Oyster Bay Marlborough Sauvignon Blanc, Delegat's 2004. Most wines from Marlborough, New Zealand's most prestigious region for Sauvignon Blanc, sell here at €15-€19. Crisp and zesty all the way through, with cool grassy and grapefruit notes, this newcomer offers typical Kiwi charm at a much more realistic price. From Superquinn; Corkscrew, Chatham Street; Donnybrook Fair, Donnybrook; On the Grapevine, Dalkey and Booterstown; Bennetts, Howth; Jus de Vine, Portmarnock; Wicklow Wine Co; and others; about €12.99.

RED: Tarragona Gran Reserva Baturrica 1998. As supermarkets tend to champion young wines (often far too young), it's a pleasant surprise to see this mature Spanish red at Lidl - at a knockdown price. It's a very pleasant drink, soft and plummy with lively acidity and gentle spice. Drink up soon: this is not one to keep. From Lidl, €6.99.

SWEET: Château Jolys Jurançon Cuvée Jean 2001. Until a couple of weeks ago I'd only ever tasted the dry white wine from Château Jolys (very nice, too). Its sweet big brother from the under-recognised region of Jurançon, in southwestern France, is a beauty, combining honeyed richness with palate-cleansing lemon freshness. Given that sweet wines like this are expensive to make, it is a steal at the price. From Winesdirect.ie: full bottle €13.65, half bottle €10.72, minimum purchase six bottles (which may be mixed).

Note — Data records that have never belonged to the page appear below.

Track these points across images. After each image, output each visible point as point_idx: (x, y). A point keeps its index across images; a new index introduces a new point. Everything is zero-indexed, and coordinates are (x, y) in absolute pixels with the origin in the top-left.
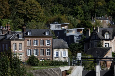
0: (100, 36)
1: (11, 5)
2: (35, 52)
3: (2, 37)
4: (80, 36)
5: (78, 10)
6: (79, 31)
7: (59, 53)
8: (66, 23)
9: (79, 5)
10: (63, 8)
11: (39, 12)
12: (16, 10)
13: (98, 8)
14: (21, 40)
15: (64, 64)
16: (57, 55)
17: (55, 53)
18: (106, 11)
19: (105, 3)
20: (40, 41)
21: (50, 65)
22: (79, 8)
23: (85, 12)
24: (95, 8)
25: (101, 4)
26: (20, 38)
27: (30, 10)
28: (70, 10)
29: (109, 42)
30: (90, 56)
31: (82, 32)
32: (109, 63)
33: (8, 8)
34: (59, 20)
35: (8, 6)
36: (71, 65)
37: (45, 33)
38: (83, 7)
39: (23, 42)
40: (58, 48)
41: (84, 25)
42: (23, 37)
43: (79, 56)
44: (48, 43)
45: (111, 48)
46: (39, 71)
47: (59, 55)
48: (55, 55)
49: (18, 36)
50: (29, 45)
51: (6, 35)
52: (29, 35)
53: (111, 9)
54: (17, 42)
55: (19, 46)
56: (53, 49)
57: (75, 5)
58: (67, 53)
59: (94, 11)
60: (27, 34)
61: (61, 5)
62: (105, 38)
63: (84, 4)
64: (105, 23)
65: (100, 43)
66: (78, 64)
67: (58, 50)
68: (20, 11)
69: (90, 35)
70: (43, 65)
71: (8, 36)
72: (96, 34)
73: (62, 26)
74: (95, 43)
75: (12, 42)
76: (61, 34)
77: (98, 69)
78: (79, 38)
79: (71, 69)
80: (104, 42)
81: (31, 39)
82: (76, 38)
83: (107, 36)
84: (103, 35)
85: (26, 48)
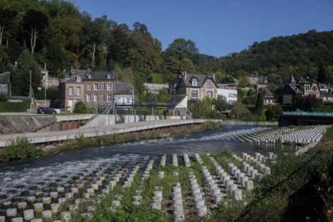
0: (187, 83)
2: (95, 97)
7: (121, 99)
14: (79, 83)
20: (101, 84)
26: (80, 81)
39: (82, 86)
40: (121, 93)
42: (84, 80)
49: (76, 78)
50: (88, 89)
52: (90, 77)
54: (75, 85)
55: (76, 90)
56: (114, 94)
60: (87, 77)
62: (193, 85)
67: (120, 96)
72: (183, 81)
75: (67, 85)
81: (92, 82)
83: (195, 83)
84: (190, 82)
85: (86, 92)
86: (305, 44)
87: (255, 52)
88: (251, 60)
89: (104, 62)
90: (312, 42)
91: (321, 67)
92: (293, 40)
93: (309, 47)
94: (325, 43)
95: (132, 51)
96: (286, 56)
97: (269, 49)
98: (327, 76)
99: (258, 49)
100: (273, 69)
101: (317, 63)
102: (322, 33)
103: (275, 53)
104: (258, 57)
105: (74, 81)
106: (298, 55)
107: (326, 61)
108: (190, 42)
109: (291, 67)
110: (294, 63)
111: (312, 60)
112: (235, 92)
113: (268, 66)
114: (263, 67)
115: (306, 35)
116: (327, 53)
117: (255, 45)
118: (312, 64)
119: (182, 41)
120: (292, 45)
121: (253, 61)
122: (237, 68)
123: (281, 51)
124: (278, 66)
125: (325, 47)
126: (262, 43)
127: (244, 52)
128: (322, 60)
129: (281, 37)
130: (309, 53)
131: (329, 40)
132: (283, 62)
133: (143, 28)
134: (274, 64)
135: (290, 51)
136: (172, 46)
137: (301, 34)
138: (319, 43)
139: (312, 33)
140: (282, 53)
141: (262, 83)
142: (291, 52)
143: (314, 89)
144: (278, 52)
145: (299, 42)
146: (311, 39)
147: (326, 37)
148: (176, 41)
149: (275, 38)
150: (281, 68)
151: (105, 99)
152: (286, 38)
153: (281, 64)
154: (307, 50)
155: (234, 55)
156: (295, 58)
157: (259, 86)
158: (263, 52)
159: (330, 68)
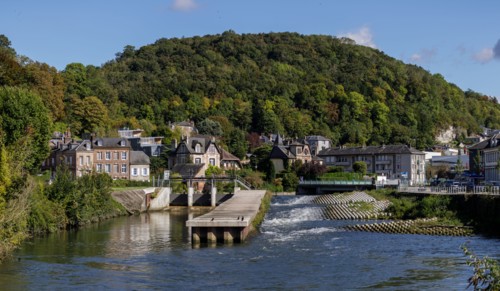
0: (190, 148)
1: (65, 104)
2: (106, 168)
3: (64, 147)
4: (159, 147)
5: (146, 111)
6: (156, 140)
7: (138, 170)
8: (139, 130)
9: (148, 103)
10: (126, 108)
11: (102, 114)
12: (72, 111)
13: (174, 109)
14: (89, 152)
15: (146, 184)
16: (135, 172)
17: (132, 170)
18: (184, 113)
19: (182, 103)
20: (114, 153)
21: (127, 185)
22: (149, 108)
23: (156, 115)
24: (169, 108)
25: (178, 104)
26: (89, 149)
27: (91, 111)
28: (136, 110)
29: (200, 156)
30: (177, 175)
31: (160, 142)
32: (202, 184)
33: (62, 108)
34: (129, 125)
35: (62, 105)
36: (156, 186)
37: (119, 143)
38: (153, 107)
39: (91, 155)
40: (137, 163)
41: (162, 133)
42: (92, 147)
43: (167, 174)
44: (124, 156)
45: (203, 164)
46: (119, 193)
47: (138, 173)
48: (132, 173)
49: (85, 146)
50: (99, 159)
51: (69, 145)
52: (100, 145)
53: (190, 110)
54: (85, 154)
55: (86, 159)
56: (130, 164)
57: (142, 103)
58: (148, 170)
59: (168, 114)
60: (96, 143)
61: (124, 104)
62: (196, 151)
63: (154, 104)
64: (186, 130)
65: (189, 157)
66: (165, 185)
67: (136, 166)
68: (77, 112)
69: (176, 146)
70: (117, 186)
71: (73, 147)
72: (185, 146)
73: (135, 133)
74: (183, 157)
75: (78, 154)
76: (135, 145)
77: (191, 191)
78: (157, 150)
79: (157, 192)
80: (195, 156)
81: (102, 150)
82: (153, 150)
83: (198, 149)
84: (194, 147)
85: (96, 162)
86: (220, 56)
87: (134, 67)
88: (132, 83)
90: (232, 54)
91: (255, 101)
92: (198, 45)
93: (228, 62)
94: (252, 57)
96: (194, 78)
97: (163, 66)
98: (266, 118)
101: (248, 94)
102: (245, 37)
103: (174, 71)
104: (144, 78)
105: (84, 149)
106: (214, 78)
107: (261, 90)
109: (207, 101)
110: (211, 93)
111: (239, 88)
113: (165, 96)
114: (158, 98)
115: (219, 38)
116: (261, 77)
117: (128, 52)
118: (240, 95)
120: (199, 57)
121: (138, 86)
123: (183, 68)
124: (185, 99)
125: (255, 65)
126: (143, 49)
128: (255, 90)
129: (175, 40)
131: (258, 51)
132: (191, 90)
134: (176, 93)
135: (199, 69)
137: (208, 36)
138: (244, 57)
139: (229, 37)
140: (185, 72)
142: (201, 71)
143: (306, 152)
144: (177, 70)
145: (209, 52)
146: (227, 46)
147: (253, 46)
149: (163, 41)
150: (190, 101)
152: (184, 42)
153: (189, 93)
154: (227, 69)
156: (211, 84)
158: (150, 68)
159: (270, 104)
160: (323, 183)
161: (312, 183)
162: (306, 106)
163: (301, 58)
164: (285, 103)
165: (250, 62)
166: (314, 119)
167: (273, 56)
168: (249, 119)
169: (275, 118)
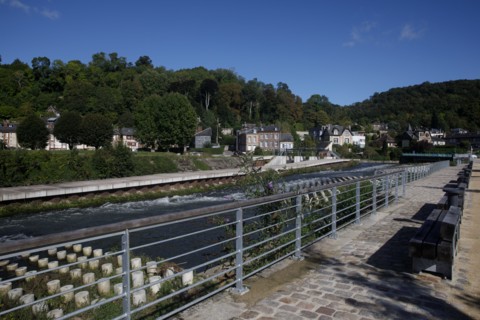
0: (330, 132)
2: (266, 144)
7: (285, 145)
14: (255, 134)
16: (283, 146)
17: (281, 145)
20: (271, 135)
26: (255, 132)
29: (338, 137)
37: (274, 129)
39: (257, 136)
40: (285, 141)
42: (258, 132)
44: (277, 136)
47: (285, 147)
48: (281, 147)
50: (261, 138)
52: (262, 130)
54: (252, 136)
55: (253, 139)
56: (280, 141)
58: (292, 145)
60: (260, 129)
62: (335, 134)
65: (328, 138)
66: (283, 154)
67: (284, 143)
72: (327, 131)
79: (272, 159)
80: (333, 137)
81: (264, 133)
84: (333, 132)
85: (260, 140)
86: (420, 94)
87: (375, 102)
88: (372, 108)
89: (258, 115)
90: (426, 92)
91: (434, 114)
92: (409, 90)
93: (423, 96)
94: (437, 93)
95: (280, 106)
96: (403, 104)
97: (388, 99)
98: (439, 122)
99: (378, 99)
100: (392, 117)
101: (431, 110)
102: (435, 84)
103: (393, 102)
104: (379, 106)
105: (252, 132)
106: (414, 104)
107: (438, 109)
108: (324, 97)
109: (408, 115)
110: (410, 111)
111: (426, 108)
112: (364, 138)
113: (387, 113)
114: (383, 114)
115: (421, 85)
116: (439, 102)
117: (376, 95)
118: (426, 111)
119: (317, 96)
120: (408, 95)
121: (375, 110)
122: (361, 116)
123: (399, 100)
124: (397, 114)
125: (438, 97)
126: (381, 93)
127: (366, 102)
128: (434, 109)
129: (398, 88)
130: (424, 102)
131: (441, 90)
132: (401, 110)
133: (285, 86)
134: (392, 112)
136: (309, 100)
137: (416, 85)
138: (432, 93)
139: (427, 84)
140: (400, 102)
141: (383, 129)
142: (408, 101)
143: (427, 135)
144: (396, 102)
145: (415, 93)
146: (425, 89)
147: (438, 88)
148: (313, 96)
149: (392, 89)
150: (399, 115)
151: (273, 145)
152: (403, 89)
153: (399, 112)
154: (421, 100)
155: (358, 104)
156: (411, 107)
157: (381, 132)
158: (382, 101)
159: (442, 115)
160: (427, 155)
161: (418, 155)
162: (465, 115)
163: (466, 91)
164: (451, 114)
165: (435, 95)
166: (469, 122)
167: (449, 91)
168: (430, 123)
169: (444, 122)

BOTTLES OF THE WEEK: Santa Isabel Malbec Reserva, Mendoza 2003. This luscious, damsony Argentine red is still a youngster, with a rich layer of spicy oak, so the minute you open it, throw it into a large jug, then pour through a funnel back into the bottle. This quick manoeuvre is well worthwhile. The flavours and texture will open up and soften miraculously with exposure to the air. Even at the normal price it's a terrific bargain. The special offer makes it unmissable. Best with meat. From Dunnes Stores, €9.79; on offer in its spring wine sale (see panel, left): buy two and save €5.

Viña Salceda Rioja Crianza 2001. This vintage is a reminder of what a suave, utterly likeable wine Salceda Rioja can be. Raisins, plums, dates, figs, vanilla, spice . . . The aromas from the glass are so gorgeous you'd nearly be content just to sit and sniff. But not quite, I hope. A silky texture, harmonious flavours and round tannins make this a delicious mouthful - the sort of wine that exerts a subtle charm all evening long. Fantastic value. Enjoy with lamb, roast chicken or waxy cheeses. From Molloys; Nolans, Clontarf; Cheers-Gibneys, Malahide; Bunch of Grapes, Clonee; Pettitts in the south-east; Jayes, Ennis; O'Donovans, Cork; and many others; about €12.99.